Mogherini’den Bercam Nükleer Anlaşmasına Destek Bildirgesi
(last modified Fri, 21 Jun 2019 03:57:41 GMT )
Haziran 21, 2019 06:57 Europe/Istanbul
  • Mogherini
    Mogherini

AB ve Avrupa Troykası, 4+1 Grubu üyeleri olarak her daim İran İslam Cumhuriyeti ile yapılan Nükleer Anlaşmanın korunmasına vurgu yapmışlardır.

AB Dış Siyaset Sorumlusu Federica Mogherini, Çarşamba günü Amerika’ya yaptığı ziyaretin sonunda Amerika Dışişleri Bakanı Mike Pompeo ve Amerika Başkan Danışmanı Jared Kushner ile görüşmesinin ardından yayımladığı bildiride Bercam Nükleer Anlaşmasını bölgenin istikrarı ve güvenliğinin korunmasındaki ana öğe olarak değerlendirdi.

Mogherini’nin bildirisinde AB’nin İran ile yapılan nükleer anlaşmaya vurgu yaptığı ve bu anlaşmanın uluslararası ve özellikle bölgenin istikrarı ve güvenliğinin korunmasındaki önemine özel yer verilmiştir.

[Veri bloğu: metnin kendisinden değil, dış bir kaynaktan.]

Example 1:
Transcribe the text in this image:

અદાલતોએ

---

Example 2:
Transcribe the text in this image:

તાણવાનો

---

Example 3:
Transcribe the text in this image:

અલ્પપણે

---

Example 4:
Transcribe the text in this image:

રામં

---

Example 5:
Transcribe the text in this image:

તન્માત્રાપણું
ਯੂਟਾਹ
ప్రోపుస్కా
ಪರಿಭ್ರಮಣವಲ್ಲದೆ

Mogherini ayrıca Fars Körfezi bölgesindeki petrol taşıyan tanker gemilerinin yangını gibi  olayların son zamandaki gerilimin artmasına neden olduğuna değinerek, Arupa Birliğinin Amerika’dan tolerans göstermesini ve diyalog kapılarını açık tutarak gerilimlerin artmasına müsaade etmemesine vurgusunu dile getirdi.

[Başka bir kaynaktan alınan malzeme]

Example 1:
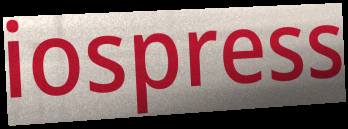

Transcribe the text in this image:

iospress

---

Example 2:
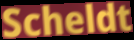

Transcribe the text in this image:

Scheldt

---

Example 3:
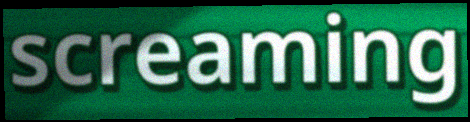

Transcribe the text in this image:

screaming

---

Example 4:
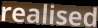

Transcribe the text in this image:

realised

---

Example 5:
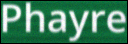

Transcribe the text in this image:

PhayreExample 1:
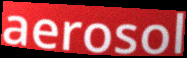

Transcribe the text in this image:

aerosol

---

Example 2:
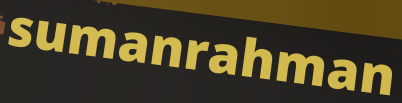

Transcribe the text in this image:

sumanrahman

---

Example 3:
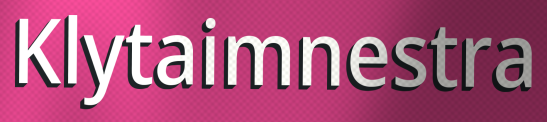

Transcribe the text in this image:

Klytaimnestra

Amerika Başkanı Donald Trump Mayıs 2018’de tek taraflı olarak Bercam Nükleer Anlaşmasından çekilip ardından iki aşamalı olarak Ağustos ve Kasım 2018’de İran aleyhinde nükleer yaptırımlarını tekrar uygulamaya başladı.

Amerika’nın Bercam Nükleer Anlaşmasından çekilmesi bu anlaşmaya taraf olan başka ülkelerin eleştirilerine yol açtı. Böylece bu uluslararası anlaşmada geri kalan ülkeler 4+1 grubunda toplanarak bu anlaşmayı devam ettirdiler.

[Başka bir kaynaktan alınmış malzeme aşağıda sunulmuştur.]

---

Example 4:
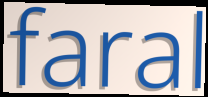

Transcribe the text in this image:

faral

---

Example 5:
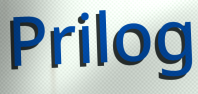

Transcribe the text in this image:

Prilog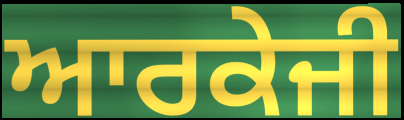
ਆਰਕੇਜੀ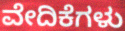
ವೇದಿಕೆಗಳು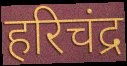
हरिचंद्र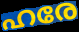
ഹരേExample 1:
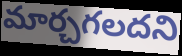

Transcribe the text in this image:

మార్చగలదని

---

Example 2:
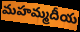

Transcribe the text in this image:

మహమ్మదీయ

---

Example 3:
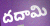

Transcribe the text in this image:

దదామి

Bercam’ın Avrrupalı tarafları ise özenle İran ile ticaretin sürdürülmesine vurgu yapıp İran ve Avrupa arasındaki özel ticari sistem-İNSTEX’in hayata geçirileceğini vad ettiler.

İran İslam Cumhuriyeti’nin bu uluslararası anlaşmadaki tüm taahhütlerini yerine getirmesine rağmen ancak Avrupalılar verdikleri vaatleri yerine getirmekte ve İran’ın Amerika’nın yaptırımlarından kurtulması için olumlu adımlar atmaktan aciz kaldılar. Bu çerçevede Avrupa tarafından kayda değer bir adım hiç görülmedi.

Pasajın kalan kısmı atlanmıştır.